A Comissão Europeia aplicou uma coima de 550 milhões de euros à AliExpress por incumprimento das obrigações previstas no Regulamento dos Serviços Digitais (DSA). Em causa estão falhas na avaliação e mitigação de riscos associados à venda de produtos ilegais, inseguros ou contrafeitos na plataforma de comércio eletrónico.
Segundo Bruxelas, a AliExpress não avaliou de forma suficientemente diligente o risco de disseminação de produtos ilegais, inseguros ou contrafeitos através dos seus serviços e não adotou medidas eficazes para reduzir esse risco. A Comissão ordenou agora à plataforma que tome medidas corretivas, alertando que o incumprimento da decisão poderá levar à aplicação de sanções periódicas.

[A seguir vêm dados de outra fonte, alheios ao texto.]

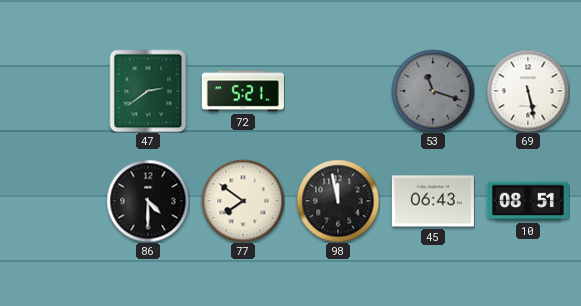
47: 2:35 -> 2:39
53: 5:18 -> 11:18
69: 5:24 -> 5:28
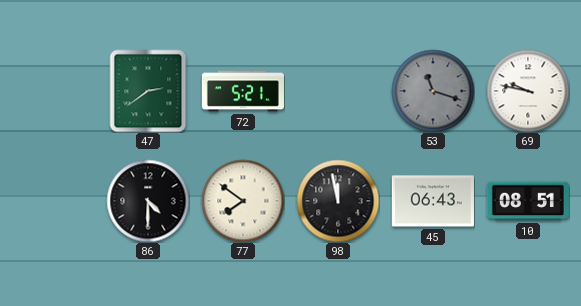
69: 5:28 -> 9:47
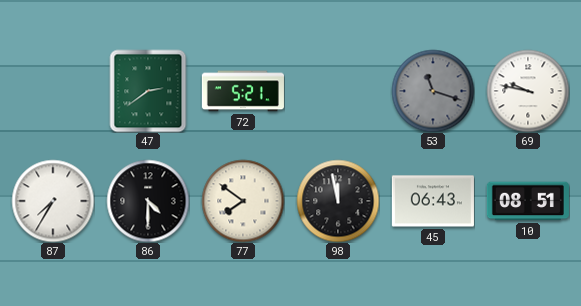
87: none -> 7:35
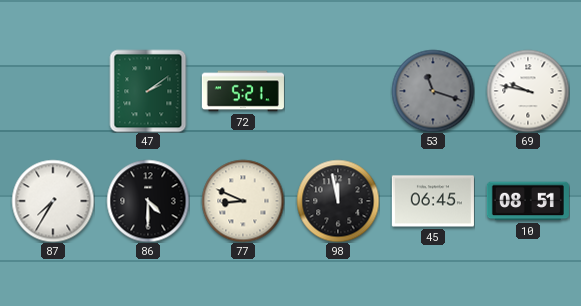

A decisão incide sobre produtos como vestuário contrafeito, brinquedos inseguros, cosméticos perigosos e outros artigos ilegais ou prejudiciais vendidos online. Henna Virkkunen, vice-presidente executiva da Comissão Europeia para a Soberania Tecnológica, Segurança e Democracia, defendeu que a escala de uma plataforma não pode servir de justificação para falhas no controlo de riscos e que estes devem ser identificados e tratados de forma sistemática para garantir a segurança dos consumidores.
O processo contra a AliExpress tinha sido aberto formalmente em março de 2024, quando a Comissão começou a avaliar possíveis incumprimentos em áreas como gestão e mitigação de riscos, moderação de conteúdos, mecanismos internos de reclamação, transparência publicitária, sistemas de recomendação, rastreabilidade dos comerciantes e acesso a dados por investigadores.
Na altura, Bruxelas indicou que a investigação se centraria também na eventual falta de medidas eficazes para impedir a disseminação de produtos ilegais e no controlo de riscos ligados a programas de afiliados e mecanismos usados para promover artigos potencialmente nocivos. A AliExpress tinha sido designada como plataforma online de muito grande dimensão em abril de 2023, após declarar 104,3 milhões de utilizadores ativos mensais na União Europeia.
A decisão representa uma das ações mais relevantes da Comissão no âmbito da aplicação do DSA ao comércio eletrónico. Segundo a Associated Press, trata-se da maior coima aplicada até agora ao abrigo deste regulamento, superando sanções anteriores impostas a outras plataformas digitais. A mesma fonte refere que a AliExpress discorda da dimensão da coima e a considera desproporcionada.
Para o retalho e para os marketplaces que operam na União Europeia, a decisão reforça a importância da conformidade regulatória, da verificação de vendedores, da rastreabilidade dos produtos e da remoção eficaz de artigos ilegais ou inseguros. O caso mostra que as plataformas digitais passam a ser responsabilizadas não apenas pela intermediação da venda, mas também pela capacidade de identificar e reduzir riscos sistémicos para consumidores e empresas.